Going Back to My Roots

A cover version of "Going Back to My Roots" by the British-American band Odyssey was the most successful in music charts in particularly European countries, besides reaching number one in South Africa.

Originally an album track discussing genealogy, the song was written for the African-American market and touches on the matters of self-identity, family, and soul fulfillment.

The song was written and first recorded by Lamont Dozier for his 1977 LP Peddlin' Music on the Side.

It was produced by Stewart Levine and features additional production from Hugh Masekela and Rik Pekkonen.

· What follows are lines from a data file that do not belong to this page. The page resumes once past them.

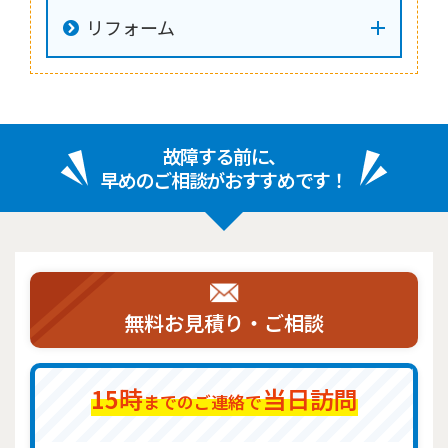
リフォーム
故障する前に、
早めのご相談がおすすめです！
無料お見積り・ご相談
15時
当日訪問
までのご連絡で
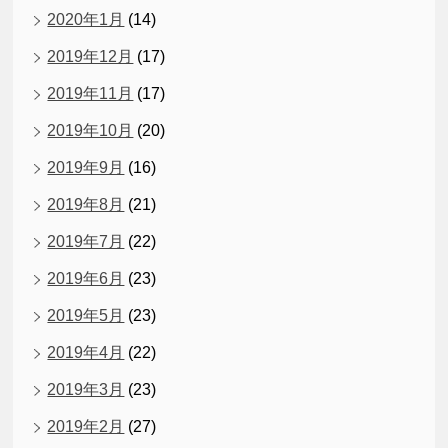
2020年1月
(14)
2019年12月
(17)
2019年11月
(17)
2019年10月
(20)
2019年9月
(16)
2019年8月
(21)
2019年7月
(22)
2019年6月
(23)
2019年5月
(23)
2019年4月
(22)
2019年3月
(23)
2019年2月
(27)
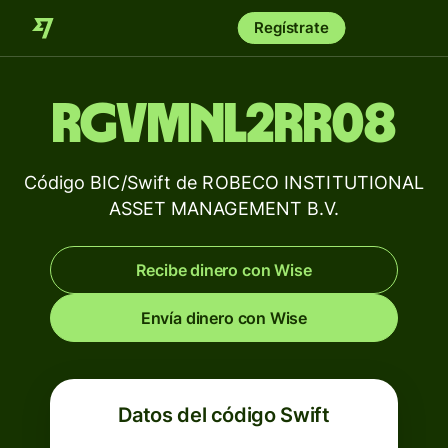
Regístrate
RGVMNL2RR08
Código BIC/Swift de ROBECO INSTITUTIONAL
ASSET MANAGEMENT B.V.
Recibe dinero con Wise
Envía dinero con Wise
Datos del código Swift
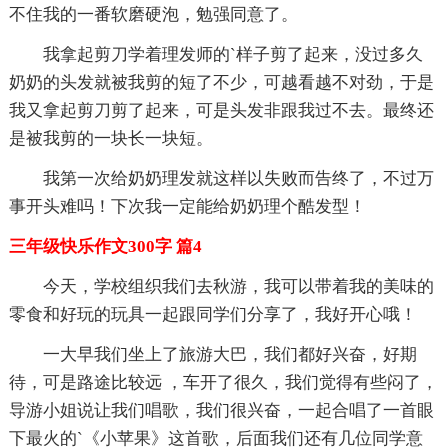
不住我的一番软磨硬泡，勉强同意了。
我拿起剪刀学着理发师的`样子剪了起来，没过多久
奶奶的头发就被我剪的短了不少，可越看越不对劲，于是
我又拿起剪刀剪了起来，可是头发非跟我过不去。最终还
是被我剪的一块长一块短。
我第一次给奶奶理发就这样以失败而告终了，不过万
事开头难吗！下次我一定能给奶奶理个酷发型！
三年级快乐作文300字 篇4
今天，学校组织我们去秋游，我可以带着我的美味的
零食和好玩的玩具一起跟同学们分享了，我好开心哦！
一大早我们坐上了旅游大巴，我们都好兴奋，好期
待，可是路途比较远 ，车开了很久，我们觉得有些闷了，
导游小姐说让我们唱歌，我们很兴奋，一起合唱了一首眼
下最火的`《小苹果》这首歌，后面我们还有几位同学意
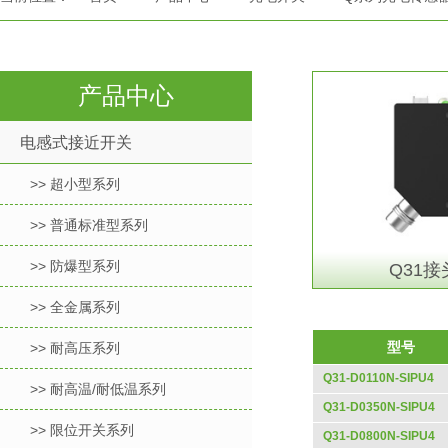
产品中心
电感式接近开关
>> 超小型系列
>> 普通标准型系列
>> 防爆型系列
Q31接
>> 全金属系列
型号
>> 耐高压系列
Q31-D0110N-SIPU4
>> 耐高温/耐低温系列
Q31-D0350N-SIPU4
>> 限位开关系列
Q31-D0800N-SIPU4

[1] It has widely been seen as covering the same subject matter as the bestselling Alex Haley novel Roots that depicts a modern-day African-American tracing his ancestry back, via the slave trade, to a village in The Gambia.

Yet in an interview with Blues & Soul magazine in 1977, Dozier stated otherwise: “The song was inspired by the fact that I have my ‘roots’ in Detroit and when I moved to Los Angeles, a few years ago, I found myself taking trips to Detroit to see my family and so on.” [2] An early cover version was recorded by Richie Havens in 1980.

[12] In 1989, a version was released by FPI Project, a trio consisting of Marco Fratty, Corrado Presti and Roberto Intrallazzi who, according to John Bush of AllMusic introduced Italo house to the world in the early 1990s.